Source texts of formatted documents
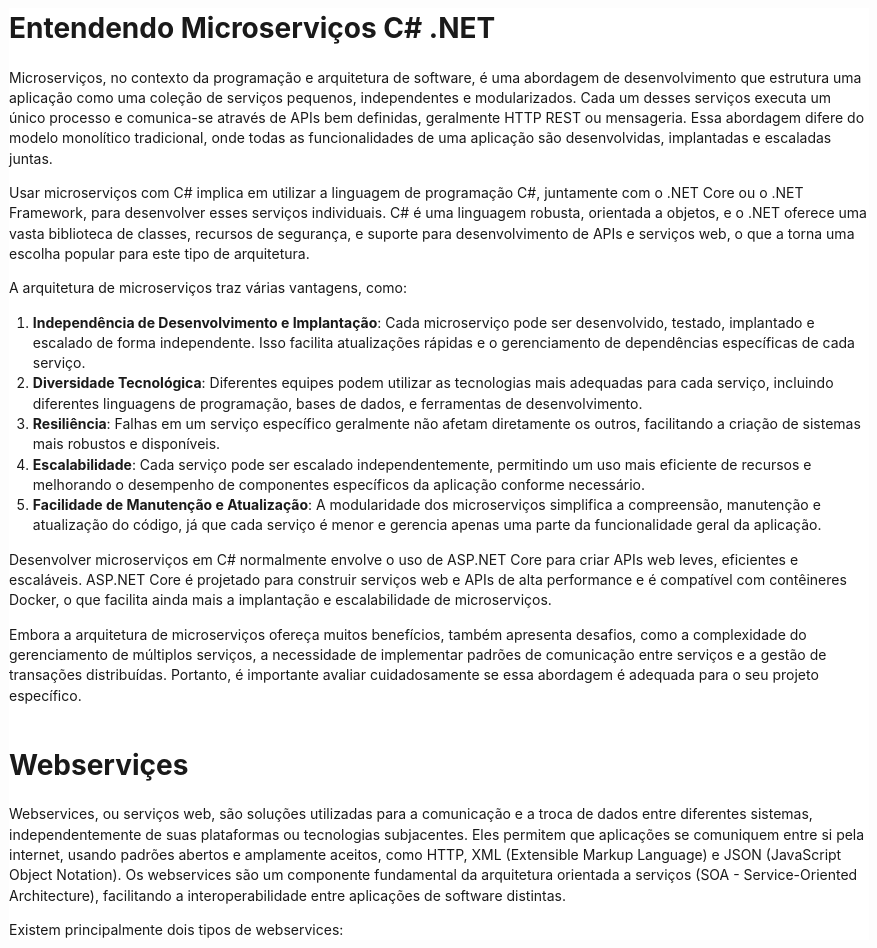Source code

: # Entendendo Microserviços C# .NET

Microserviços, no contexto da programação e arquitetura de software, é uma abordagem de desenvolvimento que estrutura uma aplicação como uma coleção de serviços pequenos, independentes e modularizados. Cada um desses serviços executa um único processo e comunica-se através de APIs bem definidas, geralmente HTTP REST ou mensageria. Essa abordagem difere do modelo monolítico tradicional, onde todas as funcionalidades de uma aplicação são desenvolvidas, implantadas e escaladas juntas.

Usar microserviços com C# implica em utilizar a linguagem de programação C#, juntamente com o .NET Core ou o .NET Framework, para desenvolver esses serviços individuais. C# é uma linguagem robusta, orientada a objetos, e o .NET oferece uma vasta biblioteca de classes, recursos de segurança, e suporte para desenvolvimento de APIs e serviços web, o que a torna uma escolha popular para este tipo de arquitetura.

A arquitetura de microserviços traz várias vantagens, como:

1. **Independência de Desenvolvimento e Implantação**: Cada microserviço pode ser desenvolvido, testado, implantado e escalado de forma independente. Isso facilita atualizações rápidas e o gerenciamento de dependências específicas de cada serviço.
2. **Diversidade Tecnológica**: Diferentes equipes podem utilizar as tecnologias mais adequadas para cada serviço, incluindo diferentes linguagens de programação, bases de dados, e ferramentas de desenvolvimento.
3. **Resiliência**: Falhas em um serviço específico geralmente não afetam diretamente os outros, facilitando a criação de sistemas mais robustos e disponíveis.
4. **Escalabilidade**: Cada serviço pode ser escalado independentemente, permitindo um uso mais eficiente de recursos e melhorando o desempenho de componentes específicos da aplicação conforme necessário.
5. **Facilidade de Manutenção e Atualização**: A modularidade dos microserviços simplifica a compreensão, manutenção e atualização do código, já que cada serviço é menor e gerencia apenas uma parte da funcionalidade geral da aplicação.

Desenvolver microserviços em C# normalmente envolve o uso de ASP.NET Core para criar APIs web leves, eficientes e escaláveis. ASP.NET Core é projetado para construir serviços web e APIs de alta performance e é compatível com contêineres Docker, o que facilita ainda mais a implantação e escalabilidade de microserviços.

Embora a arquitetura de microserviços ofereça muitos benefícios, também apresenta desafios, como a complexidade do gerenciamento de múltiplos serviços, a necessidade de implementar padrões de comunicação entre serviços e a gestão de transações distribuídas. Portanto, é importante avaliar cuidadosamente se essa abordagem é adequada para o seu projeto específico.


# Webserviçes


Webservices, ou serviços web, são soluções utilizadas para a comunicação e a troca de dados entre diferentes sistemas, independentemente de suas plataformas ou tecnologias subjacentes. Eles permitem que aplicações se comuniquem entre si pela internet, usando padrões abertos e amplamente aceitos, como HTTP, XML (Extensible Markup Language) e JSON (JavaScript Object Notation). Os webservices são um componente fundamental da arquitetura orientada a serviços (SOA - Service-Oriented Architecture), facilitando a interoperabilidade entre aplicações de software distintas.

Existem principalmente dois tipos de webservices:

### Problem statement:
Every line of the records above should be reproduced exactly, with no pictures included.

### Reply to the exercise:
Source code

: # Entendendo Microserviços C# .NET

Microserviços, no contexto da programação e arquitetura de software, é uma abordagem de desenvolvimento que estrutura uma aplicação como uma coleção de serviços pequenos, independentes e modularizados. Cada um desses serviços executa um único processo e comunica-se através de APIs bem definidas, geralmente HTTP REST ou mensageria. Essa abordagem difere do modelo monolítico tradicional, onde todas as funcionalidades de uma aplicação são desenvolvidas, implantadas e escaladas juntas.

Usar microserviços com C# implica em utilizar a linguagem de programação C#, juntamente com o .NET Core ou o .NET Framework, para desenvolver esses serviços individuais. C# é uma linguagem robusta, orientada a objetos, e o .NET oferece uma vasta biblioteca de classes, recursos de segurança, e suporte para desenvolvimento de APIs e serviços web, o que a torna uma escolha popular para este tipo de arquitetura.

A arquitetura de microserviços traz várias vantagens, como:

1. **Independência de Desenvolvimento e Implantação**: Cada microserviço pode ser desenvolvido, testado, implantado e escalado de forma independente. Isso facilita atualizações rápidas e o gerenciamento de dependências específicas de cada serviço.
2. **Diversidade Tecnológica**: Diferentes equipes podem utilizar as tecnologias mais adequadas para cada serviço, incluindo diferentes linguagens de programação, bases de dados, e ferramentas de desenvolvimento.
3. **Resiliência**: Falhas em um serviço específico geralmente não afetam diretamente os outros, facilitando a criação de sistemas mais robustos e disponíveis.
4. **Escalabilidade**: Cada serviço pode ser escalado independentemente, permitindo um uso mais eficiente de recursos e melhorando o desempenho de componentes específicos da aplicação conforme necessário.
5. **Facilidade de Manutenção e Atualização**: A modularidade dos microserviços simplifica a compreensão, manutenção e atualização do código, já que cada serviço é menor e gerencia apenas uma parte da funcionalidade geral da aplicação.

Desenvolver microserviços em C# normalmente envolve o uso de ASP.NET Core para criar APIs web leves, eficientes e escaláveis. ASP.NET Core é projetado para construir serviços web e APIs de alta performance e é compatível com contêineres Docker, o que facilita ainda mais a implantação e escalabilidade de microserviços.

Embora a arquitetura de microserviços ofereça muitos benefícios, também apresenta desafios, como a complexidade do gerenciamento de múltiplos serviços, a necessidade de implementar padrões de comunicação entre serviços e a gestão de transações distribuídas. Portanto, é importante avaliar cuidadosamente se essa abordagem é adequada para o seu projeto específico.


# Webserviçes


Webservices, ou serviços web, são soluções utilizadas para a comunicação e a troca de dados entre diferentes sistemas, independentemente de suas plataformas ou tecnologias subjacentes. Eles permitem que aplicações se comuniquem entre si pela internet, usando padrões abertos e amplamente aceitos, como HTTP, XML (Extensible Markup Language) e JSON (JavaScript Object Notation). Os webservices são um componente fundamental da arquitetura orientada a serviços (SOA - Service-Oriented Architecture), facilitando a interoperabilidade entre aplicações de software distintas.

Existem principalmente dois tipos de webservices:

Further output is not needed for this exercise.